**Data section**:
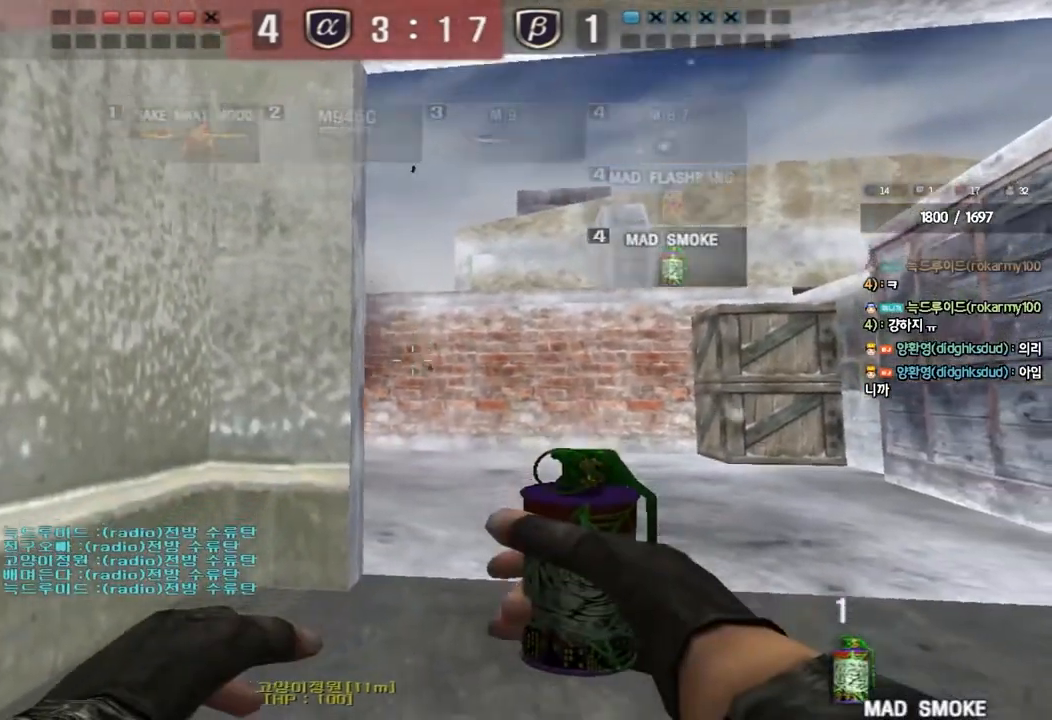
{"keys": ["d", "w"], "events": [[117, "s", "down"], [200, "s", "up"], [317, "a", "up"], [417, "d", "down"], [417, "w", "down"]]}
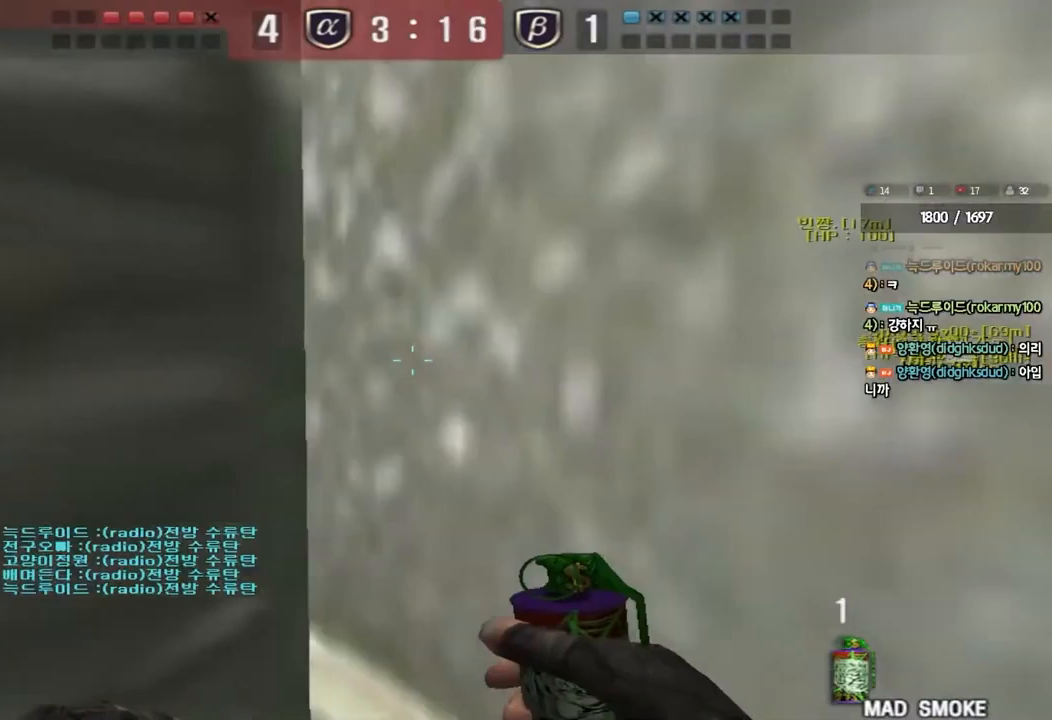
{"keys": [], "events": [[83, "d", "up"], [117, "w", "up"]]}
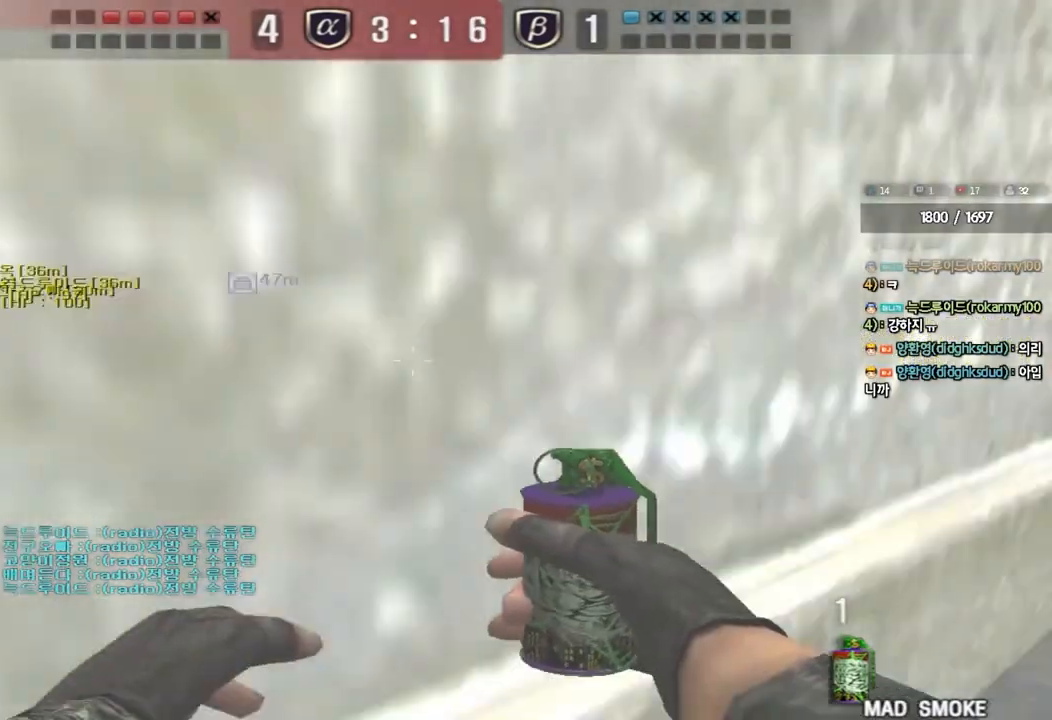
{"keys": [], "events": []}
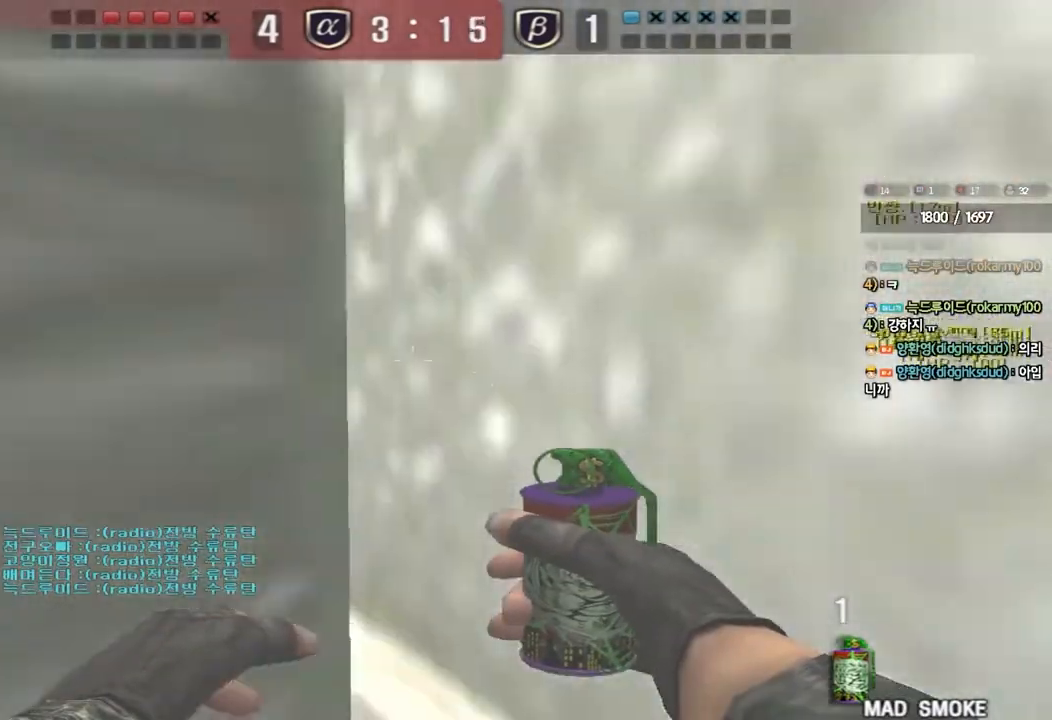
{"keys": ["d", "w"], "events": [[367, "w", "down"], [383, "d", "down"]]}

**What you will do**:
Write out the data above exactly, minus any images.

**The answer**:
{"keys": ["d", "w"], "events": [[117, "s", "down"], [200, "s", "up"], [317, "a", "up"], [417, "d", "down"], [417, "w", "down"]]}
{"keys": [], "events": [[83, "d", "up"], [117, "w", "up"]]}
{"keys": [], "events": []}
{"keys": ["d", "w"], "events": [[367, "w", "down"], [383, "d", "down"]]}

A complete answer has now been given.